In a recent roundtable conversation with actresses put together by The Hollywood Reporter, the issue of the gender pay gap in the movie industry came up and Amy Adams had a strong opinion on how the topic is being covered by the media.
“Who you should be asking is the Producer Roundtable: ‘Do you think minorities are underrepresented? Do you think women are underpaid?'” she said. “We are always put on the chopping block to put our opinion out there, and that question is never asked. I’m like, ‘Why don’t you ask them and then have their statements be the headlines in the press?’ I don’t want to be a headline anymore about pay equality.”
This is on the heels of her “American Hustle” costar Jennifer Lawrence writing a piece for Lena Dunham’s Lenny Letter newsletter in 2015 in which she pointed out that she made less than her male costars on the movie.
Her piece motivated numerous actresses to also speak out about not receiving equal pay in their careers.
Business Insider asked Jessica Chastain on Friday if she felt the media should continue bringing up the gender pay gap in Hollywood with actresses.

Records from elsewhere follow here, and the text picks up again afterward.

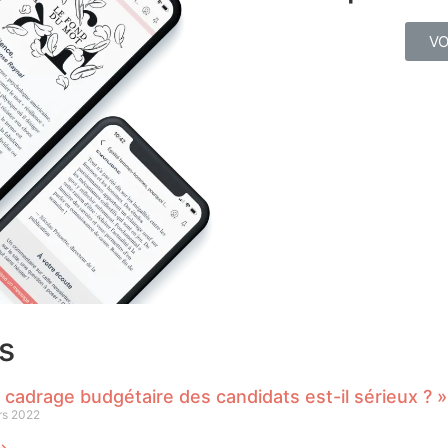
VO
s
 cadrage budgétaire des candidats est-il sérieux ? »
rs 2022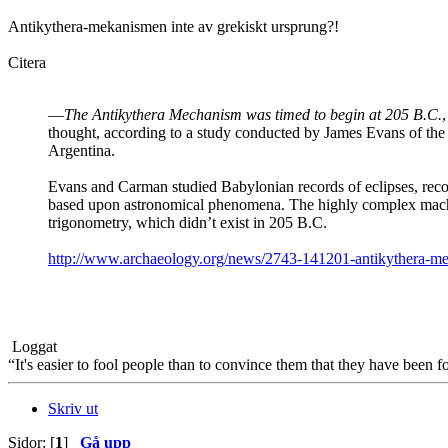
Antikythera-mekanismen inte av grekiskt ursprung?!
Citera
—
The Antikythera Mechanism was timed to begin at 205 B.C.
thought, according to a study conducted by James Evans of the
Argentina.
Evans and Carman studied Babylonian records of eclipses, recon
based upon astronomical phenomena. The highly complex ma
trigonometry, which didn’t exist in 205 B.C.
http://www.archaeology.org/news/2743-141201-antikythera-me
Loggat
“It's easier to fool people than to convince them that they have been f
Skriv ut
Sidor: [
1
]
Gå upp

“I love the article that Jennifer Lawrence wrote about the pay gap. I thought it was so important,” Chastain said while promoting her new movie “Miss Sloane” (which opens in limed release on Friday and nationwide December 9). “I love that people are talking about it. It makes sense that journalists are asking actresses and actors about it because, seriously, producers aren’t the ones doing press.”
Chastain said the revelation for her about the Hollywood gender pay gap came when she heard former Sony head Amy Pascal say in an interview that women get paid less in the industry because they don’t ask for more.
“I heard that and at first I got so offended and then I went, wait a minute, that’s probably true,” Chastain said. “I started reading a lot about it and you realise women don’t ask for more but they don’t ask for promotions, and knowing that I’ve completely changed.”
The actress now strives to make sure that she is being compensated for her work equally to her male costars.
“I’m so lucky to have this job, but what I do ask is when I join a production, I want to make sure that the male actor isn’t making four times my salary, which has been true, or seven times my salary,” she said. “If that’s true you go, ‘You know what, I don’t need this job.'”
Chastain said it’s important for actors to continue the conversation because they are the most visible in Hollywood, but she stresses the issue cuts much deeper.
“We have to look at why society is telling women to not show up over-prepared, not to be treated equal,” she said, touching on the first presidential debate for which the criticism about Hillary Clinton was that she was over-prepared. “Why don’t they say that about men? What’s wrong with trying hard and showing up and being good at your job? We really need to look at ourselves and say we need to reevaluate this. We need to reevaluate women who ask for a pay raise or ask for a promotion. It’s actually an ok thing. It’s ok to be ambitious, it’s ok to be over-prepared.”